# [TASK REQUIREMENTS]
Reproduce the lines below verbatim, omitting the pictures.

# [Chart comprehension data]
::::::

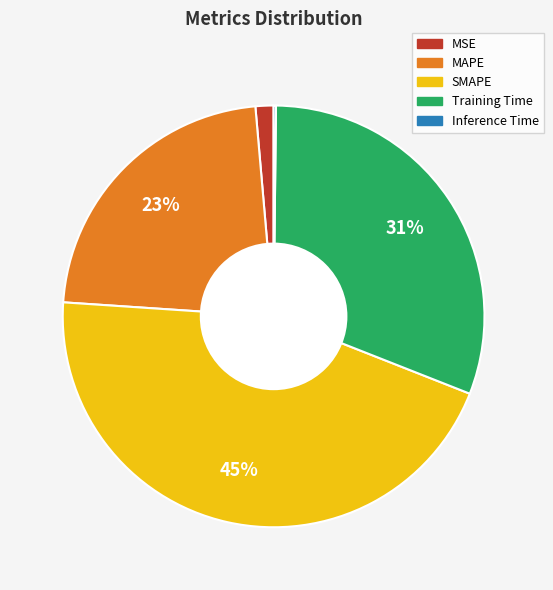

Which slice is the largest?

SMAPE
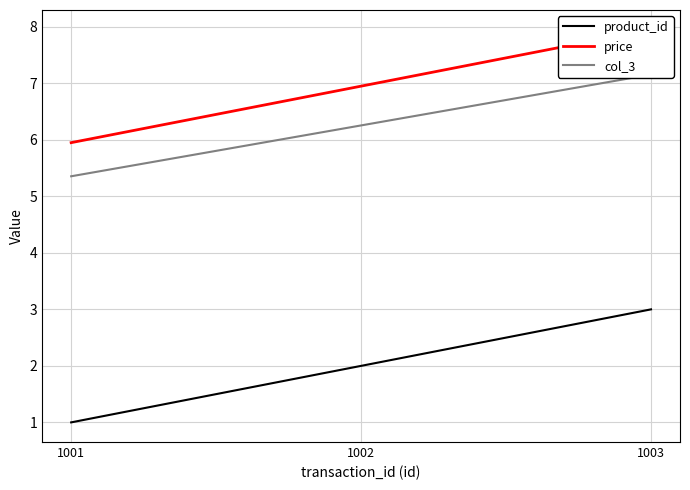

List the labels in order of col_3 value, largest first.

1003, 1002, 1001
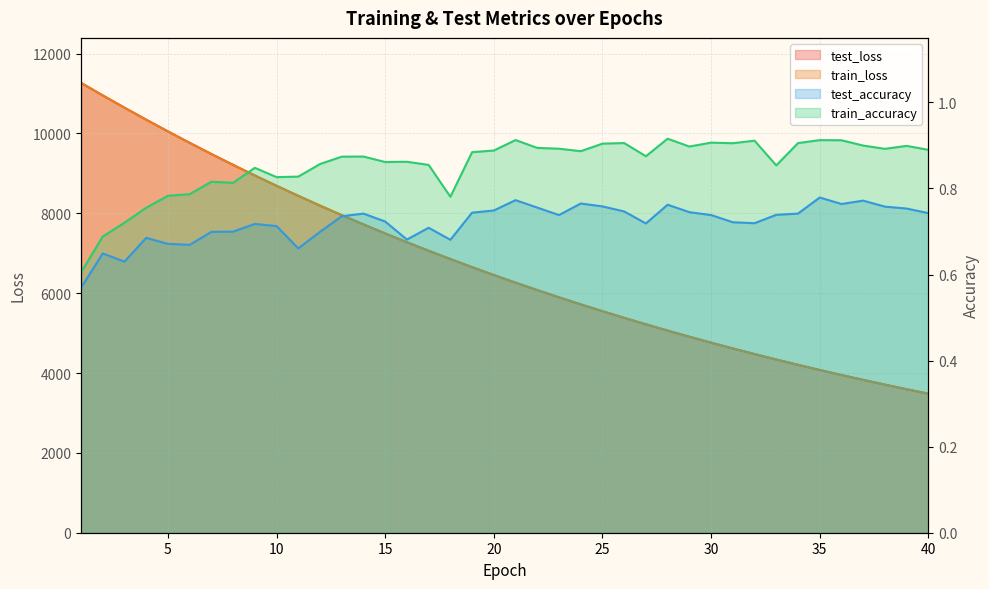

How many distinct data groups are displayed?

4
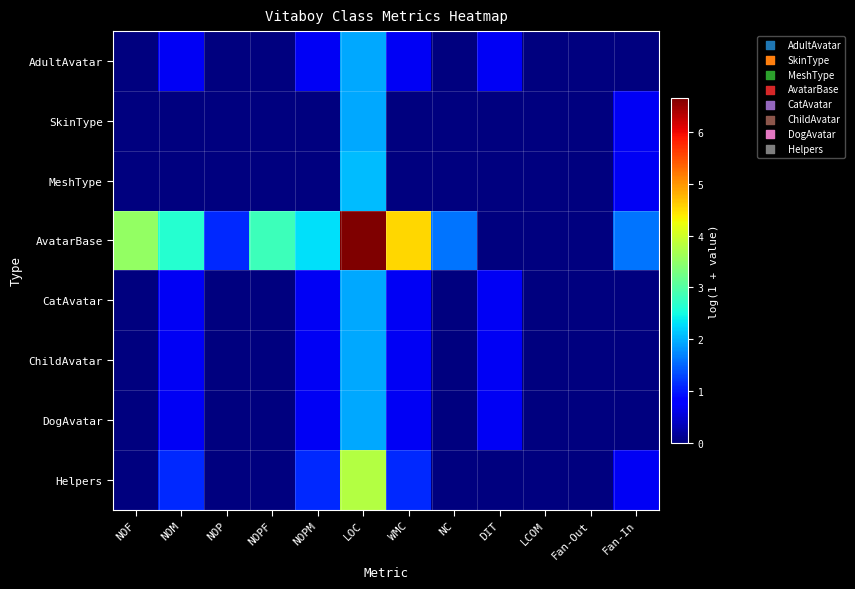

Which has a higher value, DIT or Fan-Out?

DIT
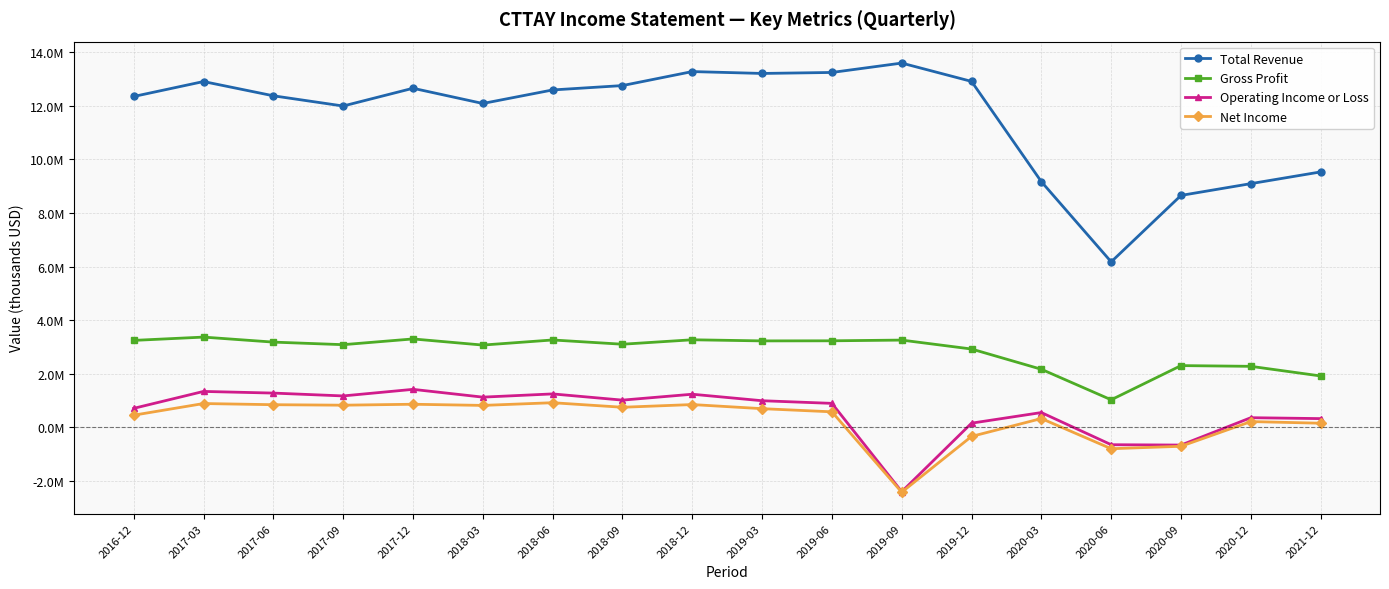

Is this an area chart (filled region under the line)?

No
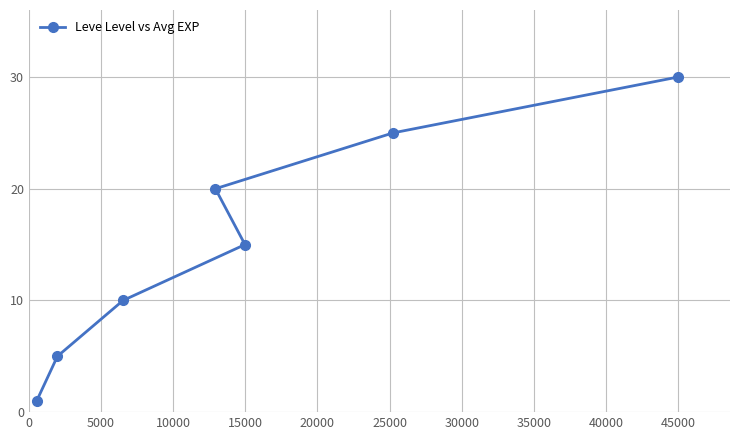

Reading right to left, list all the values displayed in this chart.

30	25	15	20	10	5	1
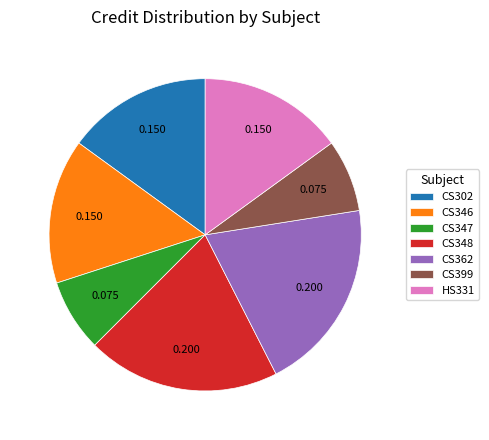

What is the ratio of the value at CS348 to the value at CS302?

1.3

::::::

# [OUTPUT]
Which slice is the largest?

SMAPE

List the labels in order of col_3 value, largest first.

1003, 1002, 1001

How many distinct data groups are displayed?

4

Which has a higher value, DIT or Fan-Out?

DIT

Is this an area chart (filled region under the line)?

No

Reading right to left, list all the values displayed in this chart.

30	25	15	20	10	5	1

What is the ratio of the value at CS348 to the value at CS302?

1.3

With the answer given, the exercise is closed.